** Records for this exercise follows **
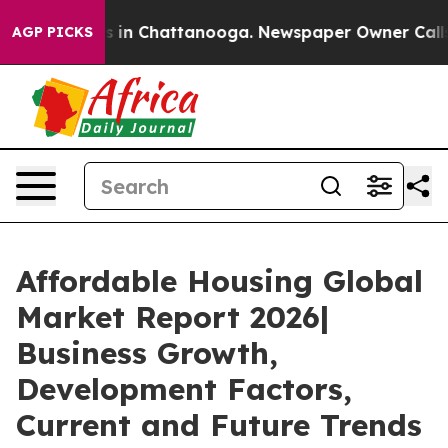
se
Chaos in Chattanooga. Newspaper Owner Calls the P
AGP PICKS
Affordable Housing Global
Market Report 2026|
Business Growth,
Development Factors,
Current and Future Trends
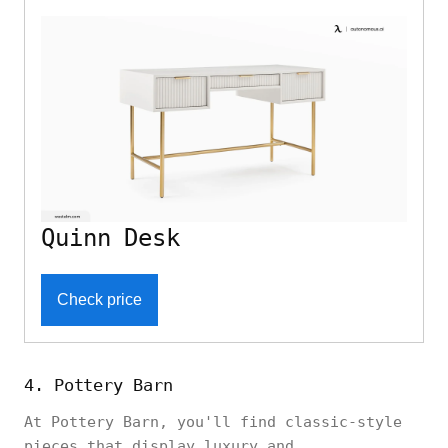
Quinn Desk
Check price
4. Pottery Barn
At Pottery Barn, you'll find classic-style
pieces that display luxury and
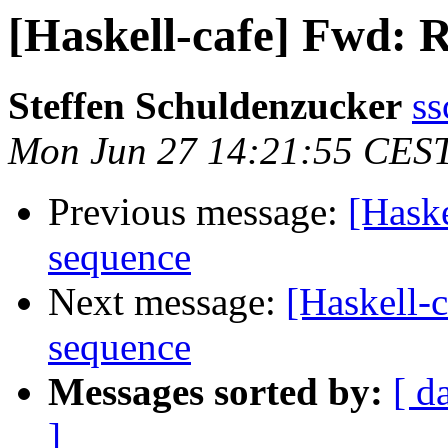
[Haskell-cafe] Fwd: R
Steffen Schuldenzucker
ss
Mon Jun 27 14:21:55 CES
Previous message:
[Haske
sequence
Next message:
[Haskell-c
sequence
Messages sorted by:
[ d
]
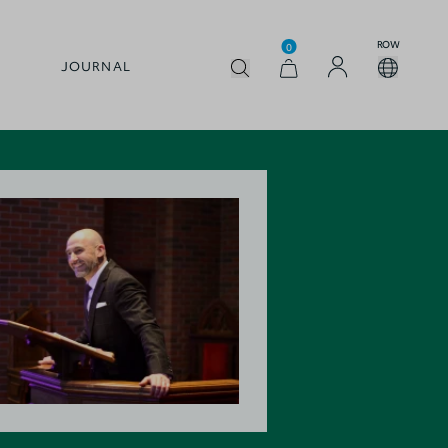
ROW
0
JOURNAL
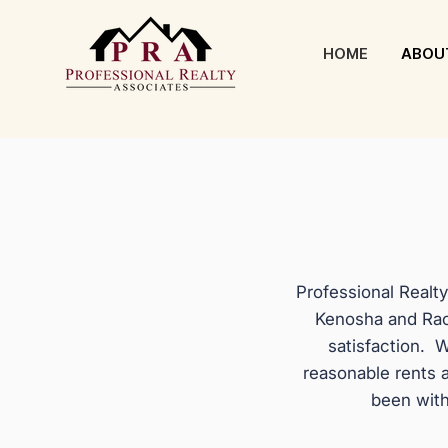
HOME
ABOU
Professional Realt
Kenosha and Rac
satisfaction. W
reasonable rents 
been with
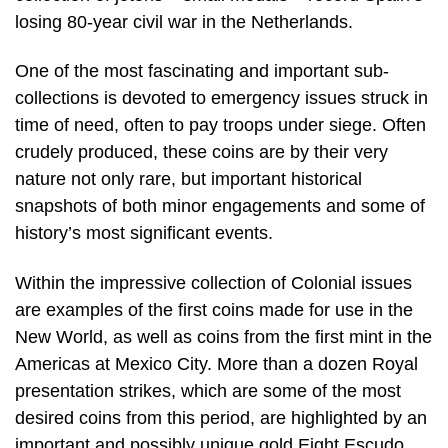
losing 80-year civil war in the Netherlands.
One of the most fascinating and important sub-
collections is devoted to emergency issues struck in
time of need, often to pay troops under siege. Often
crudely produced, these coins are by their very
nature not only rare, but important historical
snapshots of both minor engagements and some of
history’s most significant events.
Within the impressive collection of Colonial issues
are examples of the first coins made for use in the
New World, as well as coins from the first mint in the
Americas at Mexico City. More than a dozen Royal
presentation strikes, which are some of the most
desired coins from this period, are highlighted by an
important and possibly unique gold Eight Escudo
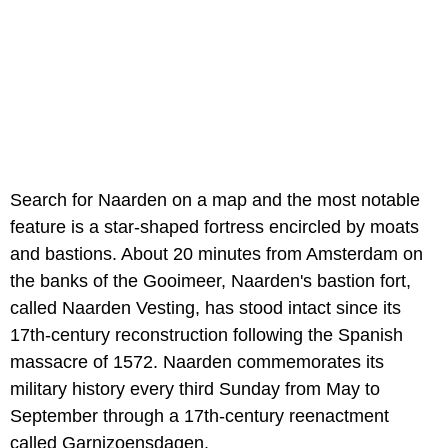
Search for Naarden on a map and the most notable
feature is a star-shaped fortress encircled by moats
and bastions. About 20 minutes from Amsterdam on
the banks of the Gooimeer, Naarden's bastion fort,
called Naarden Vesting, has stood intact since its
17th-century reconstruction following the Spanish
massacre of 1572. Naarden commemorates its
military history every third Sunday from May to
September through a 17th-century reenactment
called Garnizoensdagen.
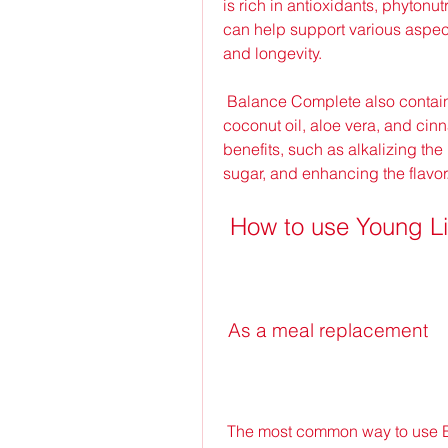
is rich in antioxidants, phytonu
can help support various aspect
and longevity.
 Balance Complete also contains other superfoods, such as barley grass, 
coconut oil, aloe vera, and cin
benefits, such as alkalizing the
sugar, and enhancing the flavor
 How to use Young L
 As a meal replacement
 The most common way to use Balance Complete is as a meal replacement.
** End of Records for this exercise **
**What you have to do**
Tell how many lines in the data contain the word "Barn", answering with that number and no other text.

**Response**
2